═════ MATERIAL FOR THIS EXERCISE ═════
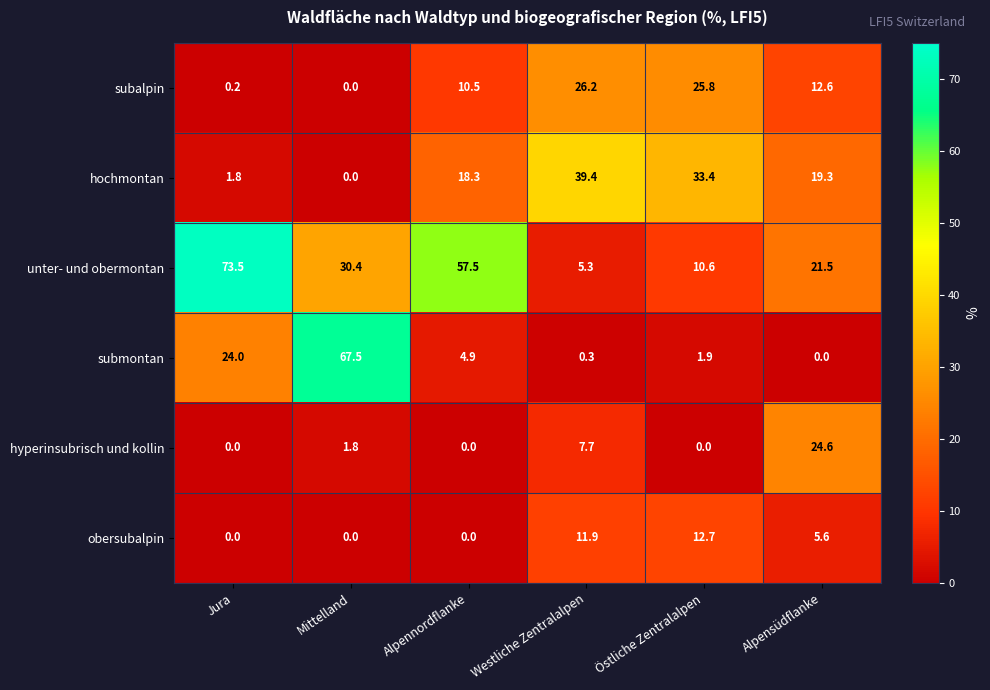

How many values in the hochmontan series exceed 19?

3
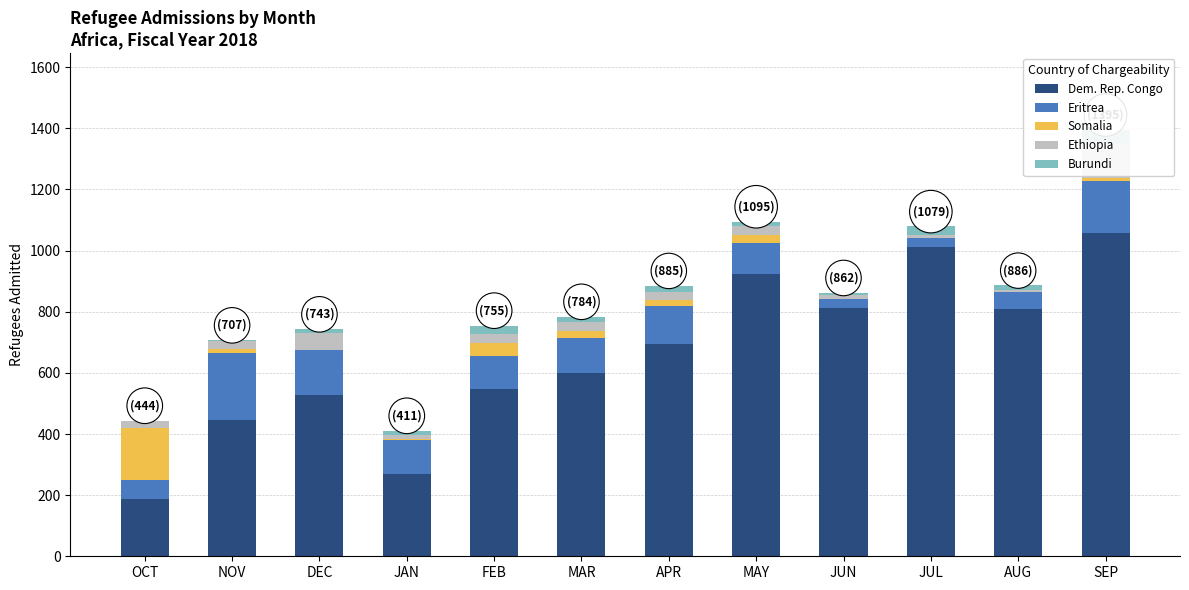

What position from the right is JUN?

4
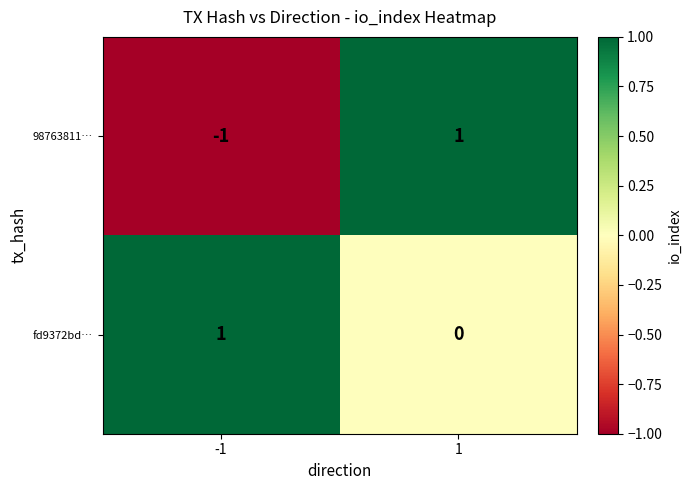

True or false: 98763811… has a value of 2 at 1.

False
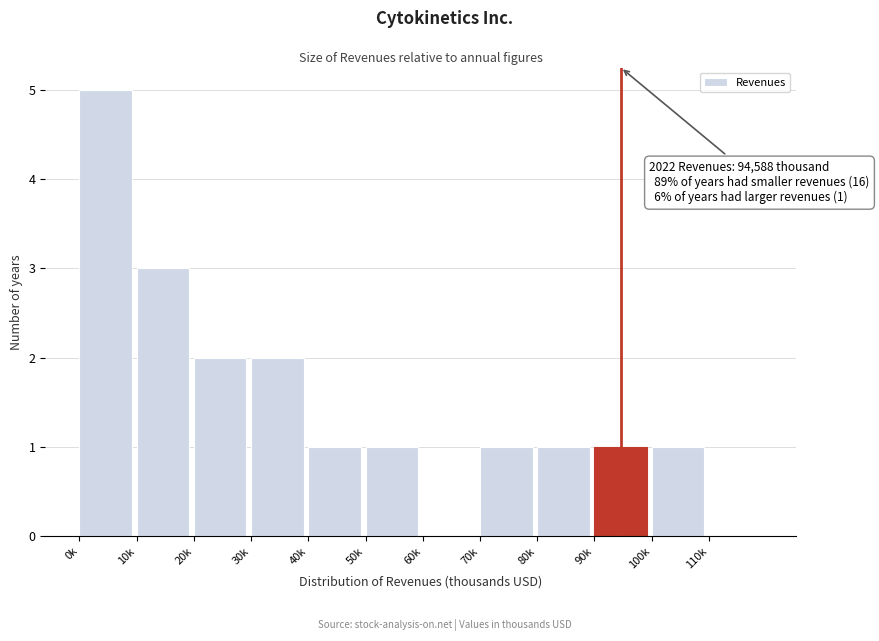

Reading right to left, transcribe all the data shown in this chart.

110k=0	100k=1	90k=1	80k=1	70k=1	60k=0	50k=1	40k=1	30k=2	20k=2	10k=3	0k=5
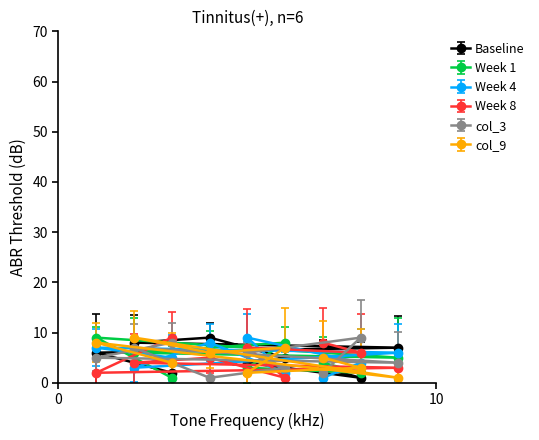

What is the difference between the highest and lowest values at 6?

7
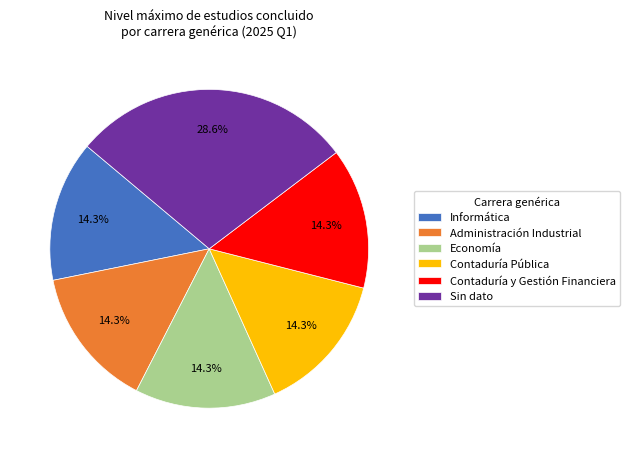

How many segments does this pie chart have?

6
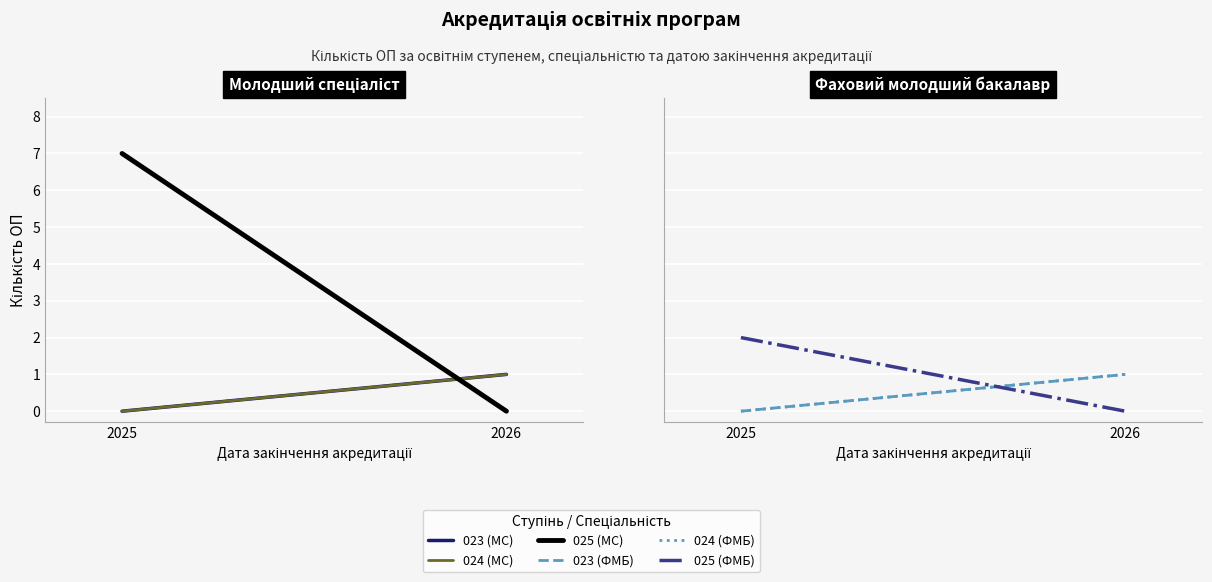

How many data points in 023 (МС) are less than 1?

1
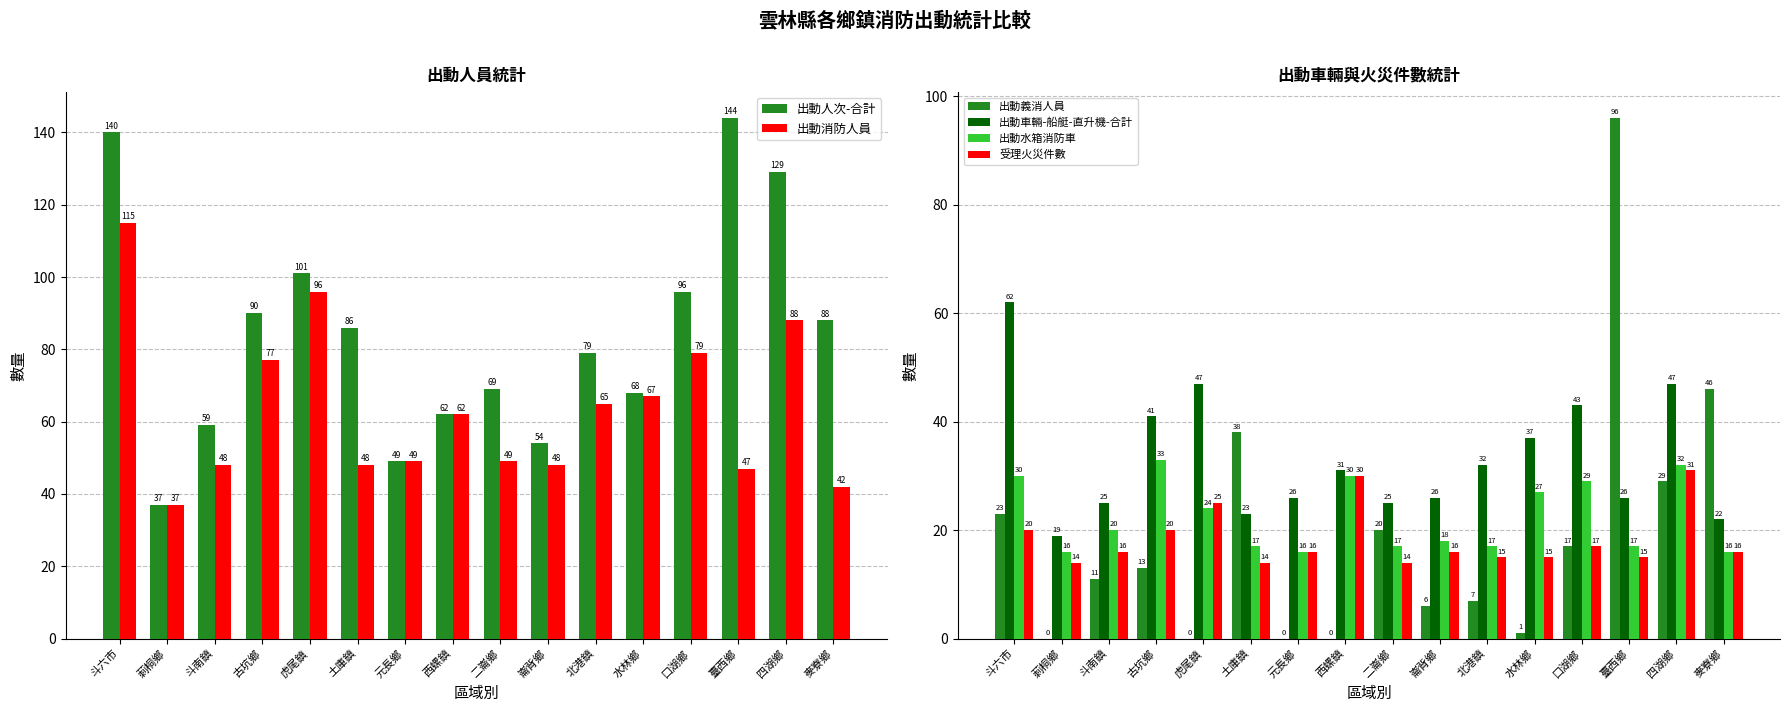

True or false: 出動義消人員 has a value of 0 at 水林鄉.

False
═════
PROBLEM STATEMENT:
Copy the listing above word for word, leaving out the pictures.

FINISHED TASK:
How many values in the hochmontan series exceed 19?

3

What position from the right is JUN?

4

True or false: 98763811… has a value of 2 at 1.

False

Reading right to left, transcribe all the data shown in this chart.

110k=0	100k=1	90k=1	80k=1	70k=1	60k=0	50k=1	40k=1	30k=2	20k=2	10k=3	0k=5

What is the difference between the highest and lowest values at 6?

7

How many segments does this pie chart have?

6

How many data points in 023 (МС) are less than 1?

1

True or false: 出動義消人員 has a value of 0 at 水林鄉.

False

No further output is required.